No. 85, 45, 20, 81, 41, 86
- Positions: Wide receiver, cornerback

Personal information
- Born: November 21, 1970 (age 55) Palestine, Texas, U.S.
- Listed height: 6 ft 2 in (1.88 m)
- Listed weight: 188 lb (85 kg)

Career information
- High school: Westwood
- College: Howard Payne
- NFL draft: 1993: undrafted

Career history
- New York Giants (1993); Green Bay Packers (1994–1995); St. Louis Rams (1996–1997); Atlanta Falcons (1998)*; Kansas City Chiefs (1998); Green Bay Packers (1999); Memphis Maniax (2001);
- * Offseason and/or practice squad member only

Career NFL statistics
- Receptions: 13
- Receiving yards: 252
- Tackles: 26
- Stats at Pro Football Reference

= Keith Crawford =

American football player (born 1970)

Keith LaCharles Crawford (born November 21, 1970, in Palestine, Texas) is a former cornerback in the National Football League.

==Career==
Crawford spent his first season in the NFL with the New York Giants.
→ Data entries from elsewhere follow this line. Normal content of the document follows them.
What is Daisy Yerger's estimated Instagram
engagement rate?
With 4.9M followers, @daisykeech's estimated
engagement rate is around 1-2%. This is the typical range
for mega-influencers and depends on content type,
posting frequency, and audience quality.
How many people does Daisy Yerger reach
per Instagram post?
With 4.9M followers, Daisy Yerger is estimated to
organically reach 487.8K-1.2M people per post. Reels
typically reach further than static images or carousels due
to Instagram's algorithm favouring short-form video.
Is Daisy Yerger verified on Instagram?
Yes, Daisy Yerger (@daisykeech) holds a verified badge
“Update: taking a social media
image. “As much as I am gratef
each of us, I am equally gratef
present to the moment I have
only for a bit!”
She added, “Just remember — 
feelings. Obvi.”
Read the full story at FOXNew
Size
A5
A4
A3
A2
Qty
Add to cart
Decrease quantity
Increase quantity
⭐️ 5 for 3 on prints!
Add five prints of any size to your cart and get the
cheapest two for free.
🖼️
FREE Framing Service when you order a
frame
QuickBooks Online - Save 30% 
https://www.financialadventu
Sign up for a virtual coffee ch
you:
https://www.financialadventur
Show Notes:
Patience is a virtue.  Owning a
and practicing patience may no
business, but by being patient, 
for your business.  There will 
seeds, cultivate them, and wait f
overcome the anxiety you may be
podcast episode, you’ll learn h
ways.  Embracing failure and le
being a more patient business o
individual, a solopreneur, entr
After a year away from the NFL, he joined the Green Bay Packers for the 1995 NFL season. He then spent the next two seasons with the St. Louis Rams and a season with the Kansas City Chiefs. In his final season in the NFL, he returned to the Packers. He also played for the Memphis Maniax of the XFL.

He played at the collegiate level at Howard Payne University.